It outyields the strains it has replaced, its leaf color is lighter and
more uniform, it produces more high-grade leaves per plant, and its
leaf shape is superior. It is also resistant to black root rot and flea
beetles, which previously caused shade growers much concern. Connecticut
49, developed later and grown on 25 percent of the 1952 shade
tobacco acreage has most of the excellent qualities of Connecticut 15,
produces a more elastic leaf-important in cigar manufacture-and
its taste is rated as better by some experts.
FORAGE CROPS, PASTURES, AND RANGES
Recent advances in mechanization have made grassland agriculture
more practical and economical. New and redesigned machines make
it possible to seed and manage pastures and hay crops with less labor
and a smaller expenditure of time. Better harvesting equipment has
resulted in higher quality forage and reduced costs, and the increase
in production of grass and legume seed has created a demand for more
efficient seed harvesting and processing equipment. Such machinery
is being developed by the close cooperation of the State experiment
stations, the Department, and machinery manufacturers.
Increased attention is being given to the production and utilization
of forages and pasture crops and a great amount of research is being
devoted to rangeland improvement. One of the high lights of the past
year was the Sixth International Grassland Congress held at The
Pennsylvania State College. This was the first time the Congress had
been held in the United States and it afforded an excellent opportunity
for research workers and others interested in grassland agriculture to
exchange information and to study new methods and techniques used
in many parts of the world. Grassland agriculture is comparatively
new in the United States and the findings of research in other parts
of the world are of great value to our own research workers.

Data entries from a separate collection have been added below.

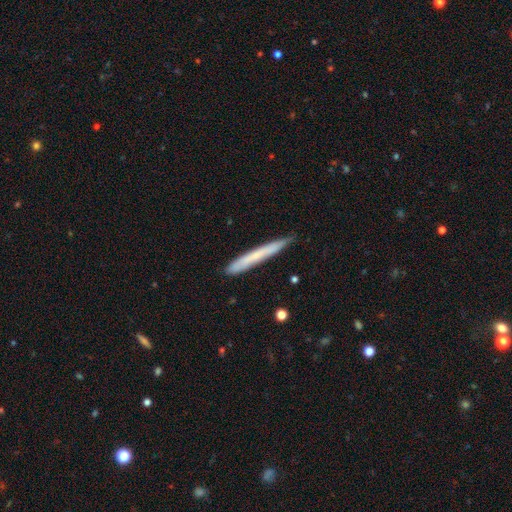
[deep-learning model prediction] Smooth or featured?
  - smooth: 61% *
  - featured or disk: 33%
  - star or artifact: 6%
How rounded?
  - cigar-shaped: 97% *
  - in between: 2%
  - round: 1%
Merging?
  - none: 84% *
  - minor disturbance: 13%
  - major disturbance: 2%
  - merger: 1%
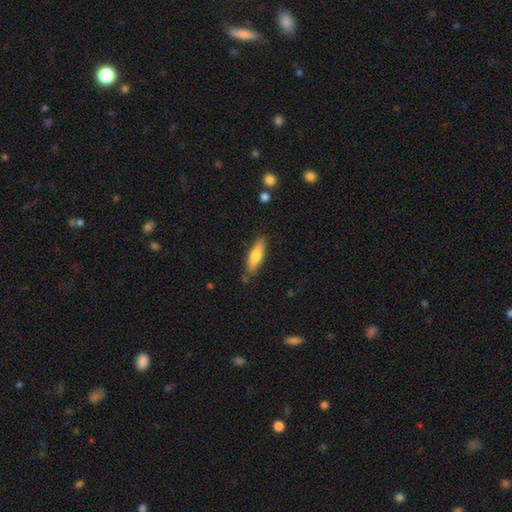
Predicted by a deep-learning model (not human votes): smooth 70%, featured or disk 25%, star or artifact 6%. Down the decision tree: how rounded — cigar-shaped (56%); merging — none (83%).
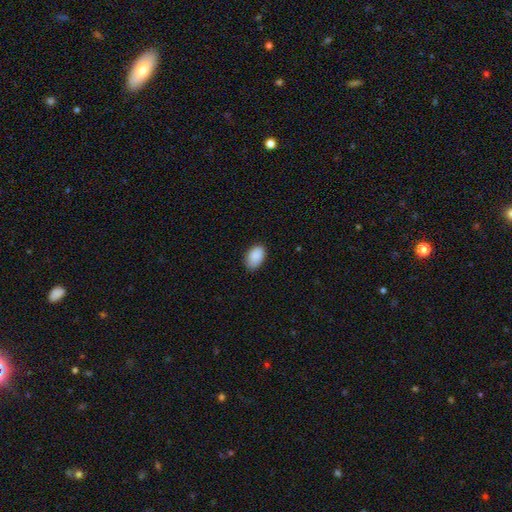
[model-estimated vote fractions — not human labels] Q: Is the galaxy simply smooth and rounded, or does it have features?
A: smooth — 90%.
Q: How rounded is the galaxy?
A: in between — 92%.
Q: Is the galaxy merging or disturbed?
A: none — 79%.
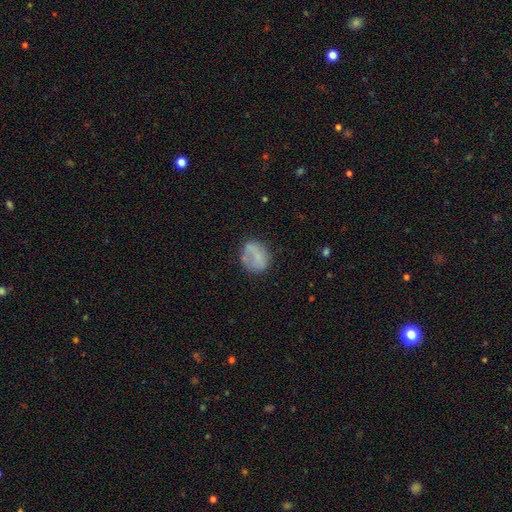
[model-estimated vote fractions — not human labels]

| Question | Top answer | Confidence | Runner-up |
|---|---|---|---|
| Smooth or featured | smooth | 68% | featured or disk (23%) |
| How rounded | round | 68% | in between (31%) |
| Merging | none | 63% | minor disturbance (22%) |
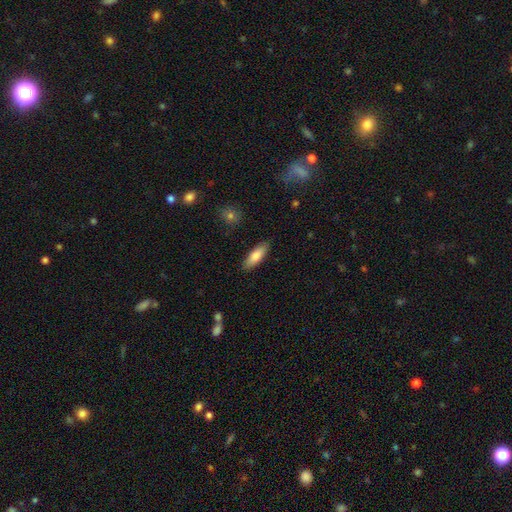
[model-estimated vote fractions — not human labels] Q: Smooth or featured?
A: smooth (79%); runner-up: featured or disk (15%)
Q: How rounded?
A: in between (56%); runner-up: cigar-shaped (42%)
Q: Merging?
A: none (88%); runner-up: minor disturbance (9%)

Much attention is being given to the many phases of forage crops
research at all of the State experiment stations and the following
paragraphs present only a few examples of such research in a few of
Pasture and Meadow Irrigation
In areas of low rainfall irrigation of pastures and hayland has long
been a standard practice; in other sections of the country, however,
supplemental irrigation of pastures is a new development and much
important research work in this field is now under way.
The Georgia station found that supplemental irrigation on a
Bermuda grass-Ladino clover pasture increased the dry forage 27
percent and the protein 67 percent. However, this heavier yield
called for increased fertilization, especially with nitrogen.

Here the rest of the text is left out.